SELECT has once again joined forces with more than 40 contractor and trade association members to urge the abolition of the Reverse Charge VAT legislation.
The proposed legislation is set to come into force on March 1, although the industry has asked for it to be scrapped as it could risk reversing what modest recovery the industry has made from the pandemic.
This is the second time that SELECT has been forced to join forces with its industry peers, with the groups signing a new letter to Rishi Sunak, the Chancellor of the Exchequer, urging a rethink. The first letter was sent on December 20 last year, although the group failed to receive a reply.
The latest appeal, sent on January 13 this year, reiterates the fact that Reverse Charge VAT will restrict cashflow in a vital and socially contributory industry, especially to the smallest firms, at just about the worst possible time.
Industry groups, led by the Federation of Master Builders, have warned that the implementation of the Reverse Charge VAT legislation will limit the scope for protecting and creating jobs at a time when the country needs this most. The construction industry is already undergoing a second hit from the latest Covid-19 lockdown, so it’s asking for more room to breathe.
John McGhee, SELECT’s director of finance and resources and association secretary, acknowledged an earlier delay in introducing the changes and also other UK Government aid to the sector, but said, “Introduction of Reverse Charge VAT now would be seriously detrimental to the economic recovery.”
What is Reverse Charge VAT?
VAT reverse charging means that businesses which are both VAT and Construction Industry Scheme registered will no longer pay VAT to most of their subcontractors.
Instead, VAT will only be paid to firms which supply only labour (employment businesses) and to the merchants and businesses that sell building materials only without any fix.
McGhee said, “The proposals will substantially increase the burden on business and restrict cash flow in what is already an extremely difficult economic climate.

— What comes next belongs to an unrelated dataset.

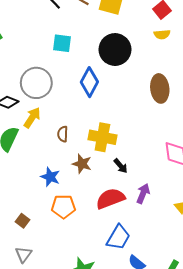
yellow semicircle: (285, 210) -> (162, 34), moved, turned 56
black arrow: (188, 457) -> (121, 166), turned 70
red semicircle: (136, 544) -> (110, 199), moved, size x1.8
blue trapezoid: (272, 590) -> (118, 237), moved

“The changes will particularly impact SMEs that provide both services and materials. This is because they will have to pay VAT on the materials they purchase, including extremely costly elements such as steel, cladding and concrete, but will not be paid the VAT by their customers. For a significant number of companies this will be unsustainable.”
SELECT and the other trade bodies argue that their member companies are already subject to independent scrutiny which limits fraudulent behaviour and the introduction of Reverse Charge VAT unfairly penalises those that pay their VAT and comply with their obligations.
The campaigning electrotechnical association has also alerted its 1,250 member companies to the gravity of the situation and its imminent implementation and has pledged to continue to fight for fair treatment for responsible firms.